The case of the mustard seed, cited in Fuller, “Warfield’s View,” pp. 81–82, is a good example. The problem is that Fuller has adopted a definition of the word “seed” (sperma) that is foreign to the context of Matthew 13:32 and has thereby “discovered” in the text an error that really is not there. Fuller argues that “the mustard seed is not really the smallest of all seeds” (p. 81) and that therefore Jesus was not “as careful to be inerrant in this non-revelational matter” (p. 82) as He was in what Fuller terms “revelational” matters (those that make us wise unto salvation). Implicit in this argument is a rather specialized scientific sense of the word seed, something like the definition found in a modern dictionary: “A fertilized and ripened plant ovule containing an embryo capable of germinating to produce a new plant” (The American Heritage Dictionary [Boston: Houghton Mifflin, 1969], p. 1174).

However, Jesus and His hearers would have been unlikely to attach any such modern scientific meaning to sperma, “seed” (or to the Aramaic equivalent used by Jesus). In an agricultural society, “seed” would have meant to both Jesus and His hearers something like “that which people plant in the ground to grow crops.” (Sperma takes this sense, for example, in Matt. 13:24, 27, 37, just a few verses before and after Matt. 13:32, and also in 1 Cor. 15:38; 2 Cor. 9:10.) This sense is further suggested by the preceding verse, which speaks of a mustard seed “which a man took and sowed in his field” (Matt. 13:31). In that sense of “seed,” a sense common to the New Testament, Jesus’ statement is in fact entirely accurate: the mustard seed is used in rabbinic writings when they needed a reference to the smallest perceptible object (Str-B cite y. Ber. 5.8d, 36; b. Ber. 31a; Lev. Rab. 31:9; m. Nid. 5:2; cf.

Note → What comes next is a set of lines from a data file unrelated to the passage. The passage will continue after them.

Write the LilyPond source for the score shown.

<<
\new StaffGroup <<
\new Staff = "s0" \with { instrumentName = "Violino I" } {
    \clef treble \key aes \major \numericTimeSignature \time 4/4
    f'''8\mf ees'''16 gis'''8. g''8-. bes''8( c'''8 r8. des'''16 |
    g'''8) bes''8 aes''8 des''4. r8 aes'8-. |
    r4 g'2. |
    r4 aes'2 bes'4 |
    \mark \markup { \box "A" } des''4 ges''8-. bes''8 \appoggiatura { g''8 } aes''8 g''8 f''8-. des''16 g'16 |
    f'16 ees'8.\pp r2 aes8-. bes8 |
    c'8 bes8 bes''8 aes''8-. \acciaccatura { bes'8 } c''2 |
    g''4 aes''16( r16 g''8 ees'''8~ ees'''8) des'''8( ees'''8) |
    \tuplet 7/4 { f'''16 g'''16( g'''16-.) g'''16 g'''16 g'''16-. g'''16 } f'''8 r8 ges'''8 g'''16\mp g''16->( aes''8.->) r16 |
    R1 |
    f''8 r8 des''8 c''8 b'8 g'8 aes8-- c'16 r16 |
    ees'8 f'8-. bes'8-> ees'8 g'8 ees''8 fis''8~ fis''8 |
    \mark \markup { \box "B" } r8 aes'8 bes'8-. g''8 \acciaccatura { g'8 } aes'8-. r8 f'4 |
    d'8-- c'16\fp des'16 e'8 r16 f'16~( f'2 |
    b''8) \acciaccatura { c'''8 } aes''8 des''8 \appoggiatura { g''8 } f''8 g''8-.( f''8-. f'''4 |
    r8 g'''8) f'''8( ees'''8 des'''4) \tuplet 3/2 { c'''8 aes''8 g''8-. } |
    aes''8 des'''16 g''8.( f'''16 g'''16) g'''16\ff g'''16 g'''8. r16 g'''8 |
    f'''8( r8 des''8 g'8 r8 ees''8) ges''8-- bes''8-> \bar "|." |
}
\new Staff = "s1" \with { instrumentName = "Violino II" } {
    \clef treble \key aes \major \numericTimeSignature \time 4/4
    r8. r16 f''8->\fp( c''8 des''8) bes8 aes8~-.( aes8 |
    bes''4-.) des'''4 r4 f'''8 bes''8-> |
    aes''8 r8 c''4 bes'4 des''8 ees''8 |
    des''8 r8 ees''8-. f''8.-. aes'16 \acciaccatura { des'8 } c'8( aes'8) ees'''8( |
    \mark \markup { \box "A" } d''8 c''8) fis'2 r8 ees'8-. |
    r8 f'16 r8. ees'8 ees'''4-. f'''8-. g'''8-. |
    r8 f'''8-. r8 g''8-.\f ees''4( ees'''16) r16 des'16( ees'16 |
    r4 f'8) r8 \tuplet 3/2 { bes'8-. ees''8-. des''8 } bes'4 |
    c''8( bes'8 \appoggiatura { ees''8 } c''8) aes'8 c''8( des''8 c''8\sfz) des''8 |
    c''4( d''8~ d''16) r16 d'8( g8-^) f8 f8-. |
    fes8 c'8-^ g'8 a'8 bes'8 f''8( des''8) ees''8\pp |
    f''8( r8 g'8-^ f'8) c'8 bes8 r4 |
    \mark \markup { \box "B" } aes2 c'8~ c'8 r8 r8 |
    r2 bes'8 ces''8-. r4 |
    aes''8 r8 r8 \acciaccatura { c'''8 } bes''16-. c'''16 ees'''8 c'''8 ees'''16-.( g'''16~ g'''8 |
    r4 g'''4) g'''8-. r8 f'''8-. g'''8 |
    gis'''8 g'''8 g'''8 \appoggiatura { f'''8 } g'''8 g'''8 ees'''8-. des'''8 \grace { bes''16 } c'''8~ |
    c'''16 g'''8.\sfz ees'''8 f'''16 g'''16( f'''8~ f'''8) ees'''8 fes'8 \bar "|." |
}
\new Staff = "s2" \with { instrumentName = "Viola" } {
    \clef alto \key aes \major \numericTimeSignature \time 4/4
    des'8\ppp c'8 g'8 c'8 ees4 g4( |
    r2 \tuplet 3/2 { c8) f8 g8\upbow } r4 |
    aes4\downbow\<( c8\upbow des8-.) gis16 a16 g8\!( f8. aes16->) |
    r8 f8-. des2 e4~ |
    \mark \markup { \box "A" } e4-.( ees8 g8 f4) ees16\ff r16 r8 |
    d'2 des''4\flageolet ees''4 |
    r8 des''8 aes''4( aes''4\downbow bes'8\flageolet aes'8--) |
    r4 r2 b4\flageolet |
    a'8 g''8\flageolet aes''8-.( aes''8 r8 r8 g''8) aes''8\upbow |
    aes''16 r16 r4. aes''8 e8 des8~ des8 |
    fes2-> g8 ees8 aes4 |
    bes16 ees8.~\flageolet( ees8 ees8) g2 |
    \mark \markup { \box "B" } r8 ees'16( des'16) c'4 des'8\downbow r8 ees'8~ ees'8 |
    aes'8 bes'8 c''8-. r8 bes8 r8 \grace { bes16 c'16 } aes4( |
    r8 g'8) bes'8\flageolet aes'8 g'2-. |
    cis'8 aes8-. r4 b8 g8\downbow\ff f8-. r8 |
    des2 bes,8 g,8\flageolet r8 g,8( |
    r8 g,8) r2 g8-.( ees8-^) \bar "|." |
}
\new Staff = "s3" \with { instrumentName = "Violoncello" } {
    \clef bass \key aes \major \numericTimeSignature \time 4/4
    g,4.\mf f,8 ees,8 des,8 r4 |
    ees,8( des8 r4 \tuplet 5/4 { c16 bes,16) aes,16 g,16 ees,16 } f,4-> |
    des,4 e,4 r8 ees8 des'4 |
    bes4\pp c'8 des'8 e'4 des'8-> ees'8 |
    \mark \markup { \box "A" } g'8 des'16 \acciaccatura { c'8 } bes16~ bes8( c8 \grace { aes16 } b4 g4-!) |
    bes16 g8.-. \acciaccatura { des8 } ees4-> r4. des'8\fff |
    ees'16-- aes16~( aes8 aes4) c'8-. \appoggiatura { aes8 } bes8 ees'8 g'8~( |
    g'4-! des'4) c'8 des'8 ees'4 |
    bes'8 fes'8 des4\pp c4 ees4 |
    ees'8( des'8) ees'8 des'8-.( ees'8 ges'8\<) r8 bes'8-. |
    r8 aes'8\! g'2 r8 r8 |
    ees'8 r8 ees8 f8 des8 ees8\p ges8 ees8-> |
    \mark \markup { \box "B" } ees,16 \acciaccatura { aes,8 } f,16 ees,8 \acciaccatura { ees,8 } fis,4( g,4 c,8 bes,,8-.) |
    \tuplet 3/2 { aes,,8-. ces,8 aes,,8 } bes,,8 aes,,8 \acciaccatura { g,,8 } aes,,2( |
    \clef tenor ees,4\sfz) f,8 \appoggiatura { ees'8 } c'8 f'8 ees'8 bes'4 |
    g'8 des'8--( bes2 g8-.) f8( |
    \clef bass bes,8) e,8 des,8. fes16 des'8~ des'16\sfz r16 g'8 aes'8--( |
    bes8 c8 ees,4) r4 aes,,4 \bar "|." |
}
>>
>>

O. Michel, TDNT, 3:810, n. 1) and therefore seems to have been the smallest seed cultivated by people in New Testament times. (The NIV has apparently adopted this meaning by translating “the smallest of all your seeds.”) So there is not even an incidental affirmation of any factual error in Matthew 13:32, once an appropriate New Testament meaning is given to “seed,” and the passage does not turn out to be a convincing example of “accommodation.”

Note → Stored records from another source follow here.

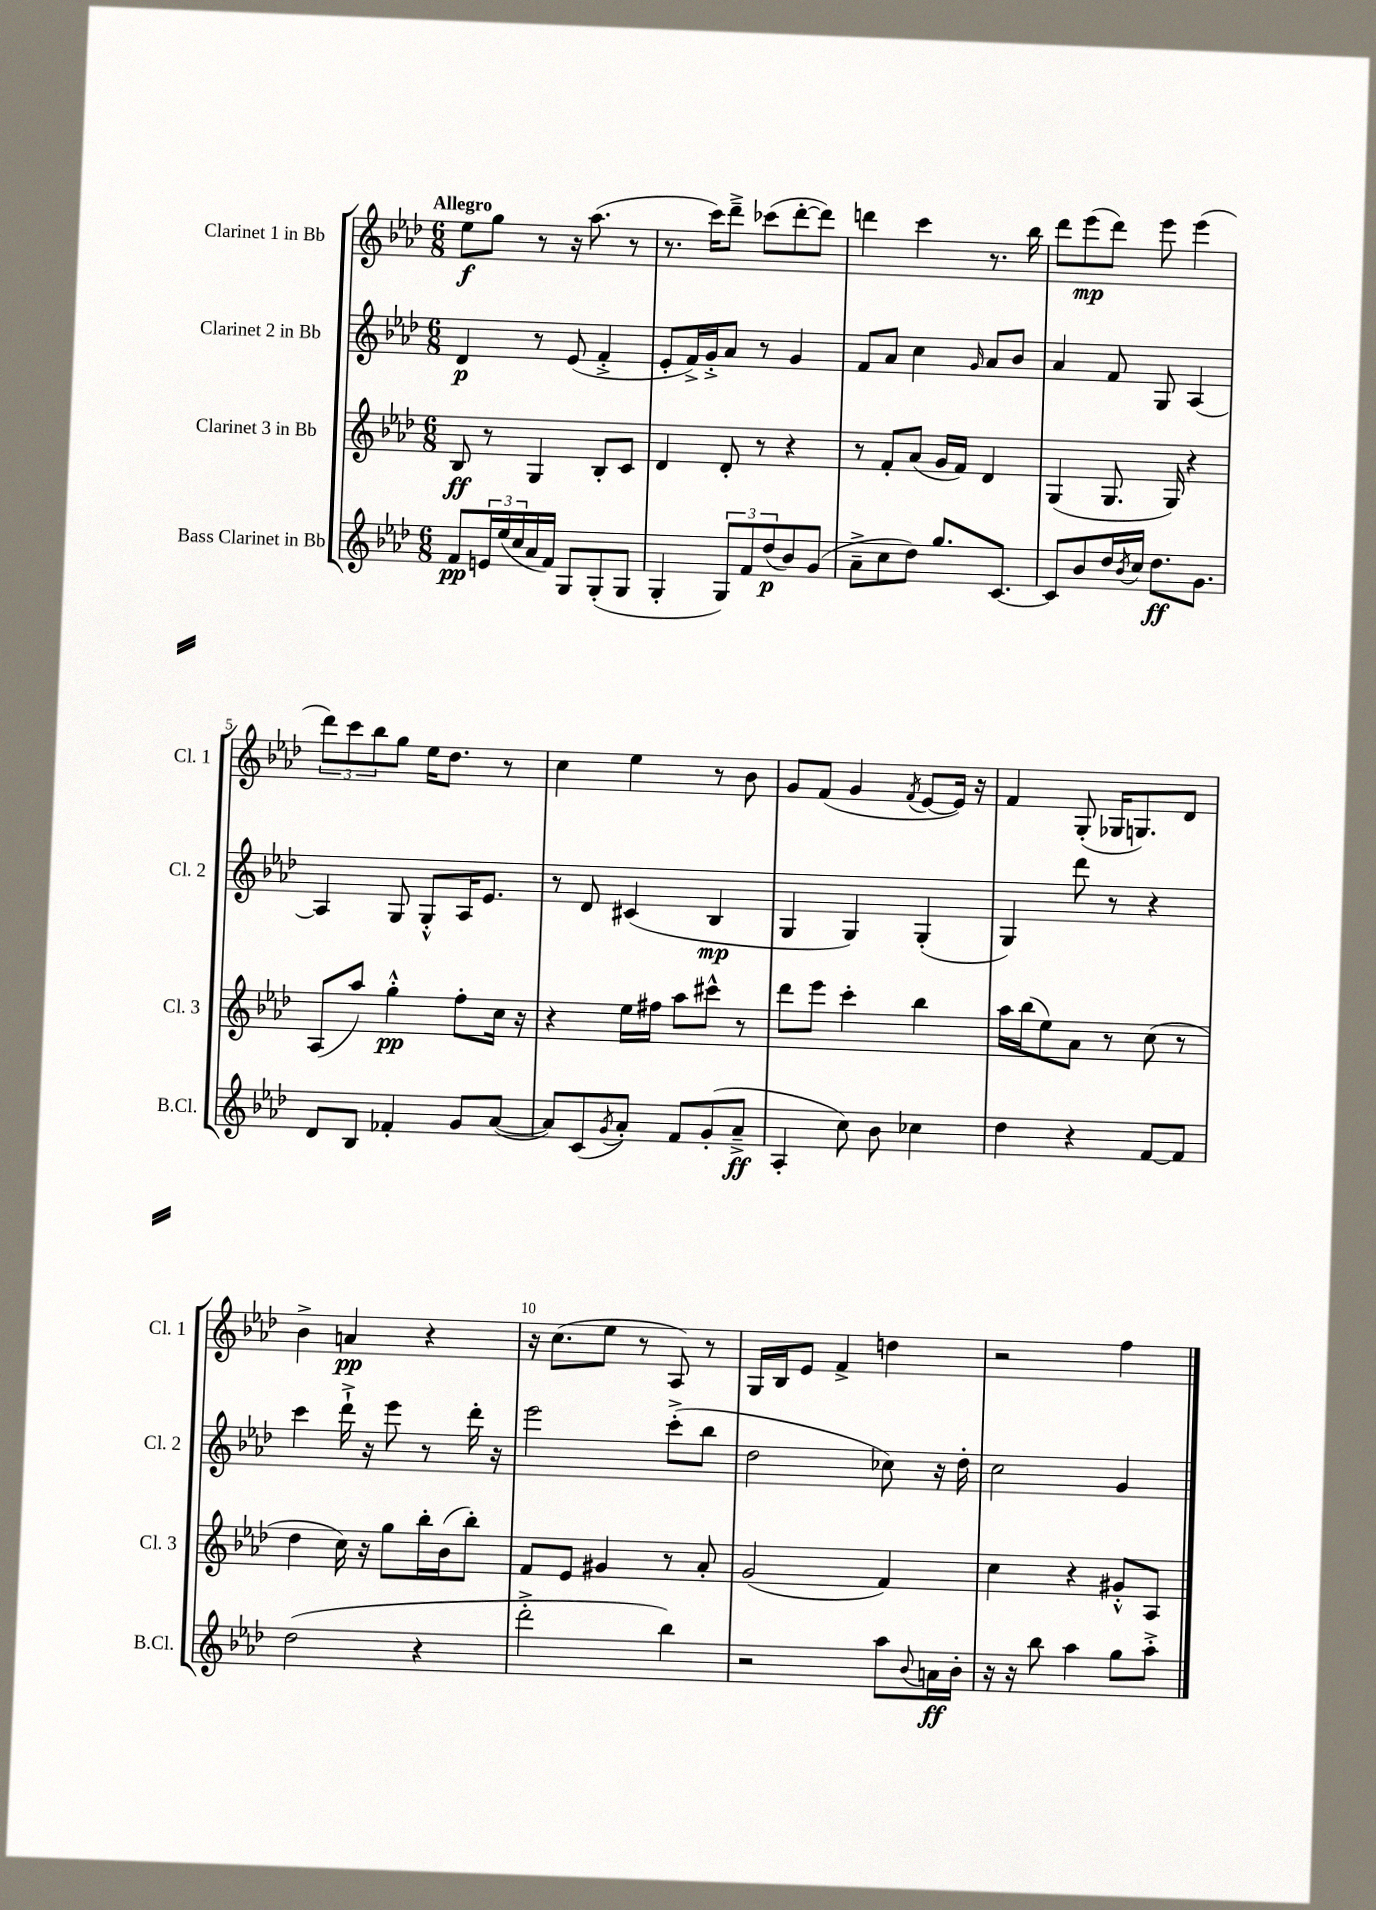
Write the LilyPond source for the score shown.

<<
\new StaffGroup <<
\new Staff = "s0" \with { instrumentName = "Clarinet 1 in Bb" shortInstrumentName = "Cl. 1" } {
    \clef treble \key aes \major \numericTimeSignature \time 6/8 \tempo "Allegro"
    ees''8\f g''8 r8 r16 aes''8.( r8 |
    r8. c'''16) des'''8---> ces'''8( des'''8~-. des'''8) |
    d'''4 c'''4 r8. bes''16 |
    des'''8 ees'''8\mp( des'''8) ees'''8 ees'''4( |
    \tuplet 3/2 { des'''8) c'''8 bes''8 } g''8 ees''16 des''8. r8 |
    c''4 ees''4 r8 bes'8 |
    g'8 f'8( g'4 \acciaccatura { f'8 } ees'8~ ees'16) r16 |
    f'4 g8-.( ges16 g8.) des'8 |
    bes'4-> a'4\pp r4 |
    r16 c''8.( ees''8 r8 aes8) r8 |
    g16 bes16 ees'8 f'4-> d''4 |
    r2 f''4 \bar "|." |
}
\new Staff = "s1" \with { instrumentName = "Clarinet 2 in Bb" shortInstrumentName = "Cl. 2" } {
    \clef treble \key aes \major \numericTimeSignature \time 6/8
    des'4\p r8 ees'8( f'4-.-> |
    ees'8-. f'16->) g'16-.-> aes'8 r8 g'4 |
    f'8 aes'8 c''4 \grace { g'16 } aes'8 bes'8 |
    aes'4 f'8 g8 aes4~ |
    aes4 g8 g8-.-^ aes16 ees'8. |
    r8 des'8 cis'4( bes4\mp |
    g4 g4) g4-.( |
    g4) des'''8 r8 r4 |
    c'''4 des'''16-!-> r16 ees'''8 r8 des'''16-. r16 |
    ees'''2 c'''8-.->( bes''8 |
    des''2 ces''8) r16 des''16-. |
    c''2 g'4 \bar "|." |
}
\new Staff = "s2" \with { instrumentName = "Clarinet 3 in Bb" shortInstrumentName = "Cl. 3" } {
    \clef treble \key aes \major \numericTimeSignature \time 6/8
    bes8\ff r8 g4 bes8-. c'8 |
    des'4 des'8-. r8 r4 |
    r8 f'8-. aes'8( g'16 f'16) des'4 |
    g4( g8. g16) r4 |
    aes8( aes''8) g''4-.-^\pp f''8-. c''16 r16 |
    r4 ees''16 fis''16 aes''8 cis'''8-^ r8 |
    des'''8 ees'''8 c'''4-. bes''4 |
    aes''16 bes''16( ees''8) aes'8 r8 c''8( r8 |
    des''4 c''16) r16 g''8 bes''16-. bes'16( bes''8-.) |
    f'8 ees'8 gis'4 r8 aes'8-. |
    g'2( f'4) |
    c''4 r4 gis'8-.-^ aes8 \bar "|." |
}
\new Staff = "s3" \with { instrumentName = "Bass Clarinet in Bb" shortInstrumentName = "B.Cl." } {
    \clef treble \key aes \major \numericTimeSignature \time 6/8
    f'8\pp \tuplet 3/2 { e'16 ees''16( c''16 } aes'16 f'16) g8 g8-.( g8 |
    g4-. \tuplet 3/2 { g8) f'8 des''8\p( } bes'8) g'8( |
    aes'8---> c''8 des''8) g''8. c'8.~ |
    c'8 bes'8 des''16 \acciaccatura { bes'8 } c''16 des''8.\ff g'8. |
    des'8 bes8 fes'4-. g'8 aes'8~( |
    aes'8) c'8( \acciaccatura { g'8 } aes'8-.) f'8 g'8-.( aes'8--->\ff |
    aes4-. c''8) bes'8 ces''4 |
    des''4 r4 f'8~ f'8 |
    des''2( r4 |
    des'''2-.-> bes''4) |
    r2 aes''8 \appoggiatura { bes'8 } a'16\ff bes'16-. |
    r16 r16 bes''8 aes''4 g''8 aes''8-.-> \bar "|." |
}
>>
>>
\layout { \context { \Score \override BarNumber.break-visibility = ##(#f #t #t) barNumberVisibility = #(every-nth-bar-number-visible 5) } }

(If the mustard seed had in fact not been the smallest cultivated seed, many other options would have been available to Jesus with no diminution of effectiveness in communication: “Consider the mustard seed, how small it is! Yet …” or “… the mustard seed, such a tiny seed,” etc. Even in such a case, accommodation that included the incidental affirmation of historical or scientific falsehood would not have been necessary, as Fuller on p. 82 suggests that it was to have highly effective communication.)

82 To say that it will show the greatness of God in His willingness to accommodate Himself and affirm our errors is to misunderstand the purity and unity of God: He does not manifest greatness by acting in a way that contradicts His character.

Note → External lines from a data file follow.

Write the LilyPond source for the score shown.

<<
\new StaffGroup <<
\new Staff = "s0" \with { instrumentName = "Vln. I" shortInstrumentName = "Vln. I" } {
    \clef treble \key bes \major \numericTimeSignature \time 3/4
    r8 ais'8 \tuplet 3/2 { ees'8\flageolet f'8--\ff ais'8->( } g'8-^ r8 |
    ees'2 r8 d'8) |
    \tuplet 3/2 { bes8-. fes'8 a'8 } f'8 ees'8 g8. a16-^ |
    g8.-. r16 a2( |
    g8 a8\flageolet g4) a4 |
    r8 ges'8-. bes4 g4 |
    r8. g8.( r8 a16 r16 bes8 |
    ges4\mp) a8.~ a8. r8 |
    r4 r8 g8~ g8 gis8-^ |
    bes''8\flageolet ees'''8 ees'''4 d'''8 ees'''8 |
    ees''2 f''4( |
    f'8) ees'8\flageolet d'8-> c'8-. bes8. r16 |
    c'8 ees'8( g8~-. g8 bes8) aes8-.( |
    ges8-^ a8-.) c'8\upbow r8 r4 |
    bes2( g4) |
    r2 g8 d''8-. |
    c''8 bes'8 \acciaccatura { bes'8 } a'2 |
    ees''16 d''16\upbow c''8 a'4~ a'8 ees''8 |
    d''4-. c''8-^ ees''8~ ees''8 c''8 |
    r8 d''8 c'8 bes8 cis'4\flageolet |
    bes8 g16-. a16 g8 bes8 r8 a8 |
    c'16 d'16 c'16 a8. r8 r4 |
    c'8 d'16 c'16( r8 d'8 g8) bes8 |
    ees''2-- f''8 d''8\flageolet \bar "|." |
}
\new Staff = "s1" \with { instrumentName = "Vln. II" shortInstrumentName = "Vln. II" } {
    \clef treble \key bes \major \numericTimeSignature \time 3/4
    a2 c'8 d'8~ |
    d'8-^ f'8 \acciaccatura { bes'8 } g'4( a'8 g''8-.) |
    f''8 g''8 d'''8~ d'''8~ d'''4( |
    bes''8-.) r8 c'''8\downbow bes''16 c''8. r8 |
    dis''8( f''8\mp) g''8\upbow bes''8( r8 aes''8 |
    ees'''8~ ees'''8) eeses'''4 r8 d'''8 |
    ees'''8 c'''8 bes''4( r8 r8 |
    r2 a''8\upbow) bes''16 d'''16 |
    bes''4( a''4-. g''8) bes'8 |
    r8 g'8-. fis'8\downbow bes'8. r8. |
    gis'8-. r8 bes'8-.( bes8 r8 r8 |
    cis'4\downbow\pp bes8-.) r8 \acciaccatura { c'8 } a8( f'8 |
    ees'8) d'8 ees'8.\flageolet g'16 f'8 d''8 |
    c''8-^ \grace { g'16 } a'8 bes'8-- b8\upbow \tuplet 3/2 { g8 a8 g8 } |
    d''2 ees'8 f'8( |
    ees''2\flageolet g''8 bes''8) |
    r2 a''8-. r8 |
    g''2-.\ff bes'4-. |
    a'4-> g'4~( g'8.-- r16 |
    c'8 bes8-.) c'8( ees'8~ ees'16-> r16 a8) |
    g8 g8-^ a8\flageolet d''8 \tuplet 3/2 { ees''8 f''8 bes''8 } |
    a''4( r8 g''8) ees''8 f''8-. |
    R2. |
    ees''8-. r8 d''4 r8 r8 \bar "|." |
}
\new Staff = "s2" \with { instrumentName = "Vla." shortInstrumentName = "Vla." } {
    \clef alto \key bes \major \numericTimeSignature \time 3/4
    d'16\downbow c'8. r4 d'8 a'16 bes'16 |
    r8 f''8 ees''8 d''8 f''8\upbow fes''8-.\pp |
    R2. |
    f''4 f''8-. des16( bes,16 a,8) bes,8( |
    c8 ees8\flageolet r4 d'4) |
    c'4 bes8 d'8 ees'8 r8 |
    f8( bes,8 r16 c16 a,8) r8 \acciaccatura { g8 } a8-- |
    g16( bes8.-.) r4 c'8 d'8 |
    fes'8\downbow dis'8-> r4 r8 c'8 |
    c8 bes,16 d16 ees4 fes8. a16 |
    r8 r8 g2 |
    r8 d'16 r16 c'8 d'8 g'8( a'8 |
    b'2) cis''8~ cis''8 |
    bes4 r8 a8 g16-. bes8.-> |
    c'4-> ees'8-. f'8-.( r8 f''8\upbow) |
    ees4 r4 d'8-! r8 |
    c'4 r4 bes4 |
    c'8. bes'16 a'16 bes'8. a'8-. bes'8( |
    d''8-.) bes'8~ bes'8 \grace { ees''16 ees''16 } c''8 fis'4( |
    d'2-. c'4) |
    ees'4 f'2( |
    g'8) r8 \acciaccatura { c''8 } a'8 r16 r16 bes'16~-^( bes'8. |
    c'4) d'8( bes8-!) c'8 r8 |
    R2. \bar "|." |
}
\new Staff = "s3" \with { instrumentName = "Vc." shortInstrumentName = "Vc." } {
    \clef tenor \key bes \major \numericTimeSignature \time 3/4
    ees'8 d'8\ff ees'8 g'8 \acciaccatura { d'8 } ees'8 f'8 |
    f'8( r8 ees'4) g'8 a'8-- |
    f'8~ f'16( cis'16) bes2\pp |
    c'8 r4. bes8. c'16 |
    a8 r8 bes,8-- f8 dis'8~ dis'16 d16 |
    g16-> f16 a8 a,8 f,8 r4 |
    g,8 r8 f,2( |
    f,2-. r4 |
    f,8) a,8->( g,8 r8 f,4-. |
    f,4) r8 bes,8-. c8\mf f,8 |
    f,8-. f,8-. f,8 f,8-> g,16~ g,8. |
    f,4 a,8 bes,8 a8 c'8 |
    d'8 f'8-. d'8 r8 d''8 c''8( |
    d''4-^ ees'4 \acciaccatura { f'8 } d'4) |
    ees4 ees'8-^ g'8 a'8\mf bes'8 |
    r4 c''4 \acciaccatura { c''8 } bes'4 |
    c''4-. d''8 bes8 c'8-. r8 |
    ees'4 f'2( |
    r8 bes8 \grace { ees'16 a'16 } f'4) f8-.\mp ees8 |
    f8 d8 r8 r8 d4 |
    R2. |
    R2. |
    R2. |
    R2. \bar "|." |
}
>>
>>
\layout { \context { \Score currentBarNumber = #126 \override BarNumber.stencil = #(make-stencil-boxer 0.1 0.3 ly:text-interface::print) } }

83 Because the terms plenary and inspiration have become somewhat obscure technical terms in theological study, I have tried to avoid using them up to this point and have attempted to use other words or phrases that allow my meaning to be more clearly specified. In this concluding paragraph I have used the terms in their traditional sense and have also explained what I mean by them.

84 An analysis of various “problem texts” is itself a useful subject for study and is logically the next step after this discussion. Yet such a study has limited value in formulating a doctrine of Scripture: I have looked at dozens of such texts, and in every single case there are possible solutions in the commentaries. If one accepts the Bible’s claim to be God’s very words, then the real question is not how “probable” any proposed solution is in itself, but how one weighs the probability of that proposed solution against the probability that God has spoken falsely. Personally I must say the “difficult texts” would have to become many times more difficult and many times more numerous before I would come to think that I had misunderstood the hundreds of texts about the truthfulness of God’s words in Scripture, or that God had spoken falsely.